Reading passage>
## begin

Flow FP's block woman contemplates her emergency fund.

You cannot cruise the internet without tripping over articles about the partial government shutdown and the increasingly horrible effects it’s having on many government workers and their finances and their psyches.

The whole situation is doing a marvelous job of illustrating that you do not want to have only a little bit of cash in the bank. You want quite a lot in order to survive the crap life can throw at you. And in the tech industry, I bet you can think of a few such pieces of crap.

Enter the Emergency Fund. If you’re working in the tech industry, how should you think about one?

Losing Your Job is the Obvious Reason to Have an Emergency Fund. But There Are So Many!

The government shutdown has made very clear one reason to have an emergency fund: you might unexpectedly lose your income. In the tech industry, “furloughs” aren’t exactly gonna happen, but layoffs do. We all know they happen during industry implosions like in the Dot Com Bust in the early 2000s, but they also happen even now, in these heady tech times (witness: Tesla, and also tiny (former) startups that some of my clients have worked at).

## end

Extracted entries>

## begin

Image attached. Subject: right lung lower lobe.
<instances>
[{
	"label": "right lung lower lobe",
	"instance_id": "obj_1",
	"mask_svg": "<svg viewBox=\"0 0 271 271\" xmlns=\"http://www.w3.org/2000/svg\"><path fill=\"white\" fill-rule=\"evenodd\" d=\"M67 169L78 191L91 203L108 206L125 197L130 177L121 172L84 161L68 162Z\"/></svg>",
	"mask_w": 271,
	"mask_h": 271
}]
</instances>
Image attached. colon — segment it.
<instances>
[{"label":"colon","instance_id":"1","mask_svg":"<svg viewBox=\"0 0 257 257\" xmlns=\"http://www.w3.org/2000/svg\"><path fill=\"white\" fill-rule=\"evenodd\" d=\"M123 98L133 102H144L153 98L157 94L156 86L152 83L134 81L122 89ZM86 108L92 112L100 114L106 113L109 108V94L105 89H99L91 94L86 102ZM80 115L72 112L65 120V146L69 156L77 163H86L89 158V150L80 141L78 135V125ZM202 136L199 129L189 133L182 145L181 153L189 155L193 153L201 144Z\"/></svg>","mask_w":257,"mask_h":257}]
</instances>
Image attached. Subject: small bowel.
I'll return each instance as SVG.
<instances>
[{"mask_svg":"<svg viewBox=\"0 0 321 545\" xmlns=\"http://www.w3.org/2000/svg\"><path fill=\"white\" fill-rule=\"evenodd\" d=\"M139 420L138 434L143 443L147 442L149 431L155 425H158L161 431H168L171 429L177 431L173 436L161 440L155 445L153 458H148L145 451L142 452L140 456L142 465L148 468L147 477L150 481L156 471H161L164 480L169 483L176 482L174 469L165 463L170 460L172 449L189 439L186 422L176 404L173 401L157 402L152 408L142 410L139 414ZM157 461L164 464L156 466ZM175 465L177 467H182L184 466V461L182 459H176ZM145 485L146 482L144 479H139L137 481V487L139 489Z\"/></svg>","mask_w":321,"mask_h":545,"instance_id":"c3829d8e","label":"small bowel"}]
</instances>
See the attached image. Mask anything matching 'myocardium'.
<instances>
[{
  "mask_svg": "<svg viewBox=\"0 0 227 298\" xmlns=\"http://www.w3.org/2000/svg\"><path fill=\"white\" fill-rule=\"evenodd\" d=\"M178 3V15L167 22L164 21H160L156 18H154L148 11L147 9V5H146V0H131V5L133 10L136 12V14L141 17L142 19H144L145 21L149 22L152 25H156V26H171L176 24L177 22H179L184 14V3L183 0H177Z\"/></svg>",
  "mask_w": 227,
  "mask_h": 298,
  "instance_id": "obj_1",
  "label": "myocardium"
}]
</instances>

## end

Written tasks>
• 1. Return the part of the emergency fund article that begins at "Flow FP's block" and ends after "pieces of crap.", copied word for word.
• 2. Resume the article on emergency funds for tech workers, picking up right after its last sentence.

In response>
• 1.
Flow FP's block woman contemplates her emergency fund.

You cannot cruise the internet without tripping over articles about the partial government shutdown and the increasingly horrible effects it’s having on many government workers and their finances and their psyches.

The whole situation is doing a marvelous job of illustrating that you do not want to have only a little bit of cash in the bank. You want quite a lot in order to survive the crap life can throw at you. And in the tech industry, I bet you can think of a few such pieces of crap.

• 2.
Basically, an emergency fund comes in handy when Bad Shit Happens that you can’t reasonably predict.

  • You get laid off. (Been there.)
  • Your pet gets sick.
  • A wind storm destroys your roof. (Ahhh, home ownership.)
  • A loved one is in a crisis and you want—need—to support them. (Also been there.)
  • Unexpected last-minute expenses when buying a home. (Yup.)
  • Damn kid breaks her arm. (And there, too.)
  • You or your spouse becomes disabled. (This happens. Oh please believe that it happens. To regular people. Like you or me.)
  • Whoops! Underpaid your taxes last year and now it’s April 15. (I’m suppressing.)

And on and on. If you’re the “expect the worst” kind of person, I’m sure you could add a few dozen more scenarios to that list.

Lest you be depressed by this whole discussion: It’s also possible to construe this in a positive light. An Emergency Fund can give you the freedom to change your life, like, now: quit a job, change your living situation, and so on.

How Big Should Your Emergency Fund Be?

I think I’m pretty “average” in recommending my clients have an Emergency Fund equal to 6 to 12 months of baseline expenses. “Baseline” meaning you’d strip out all the unnecessary expenses in your life (eating out, trips to Ulta Beauty, 3-D printer parts, etc.) and get as close as possible to just the unavoidable expenses (insurance premiums, rent or mortgage, school tuition, groceries, etc.).

You can adjust up or down depending on:

  • How risk averse you are
    • Keep more in cash if you are the anxious type! Nothing wrong with that! (Yes yes, “But you could get a bigger return if you invested the extra money instead!”…Try to comfort yourself with that when you’re lying awake at night worrying about your finances.)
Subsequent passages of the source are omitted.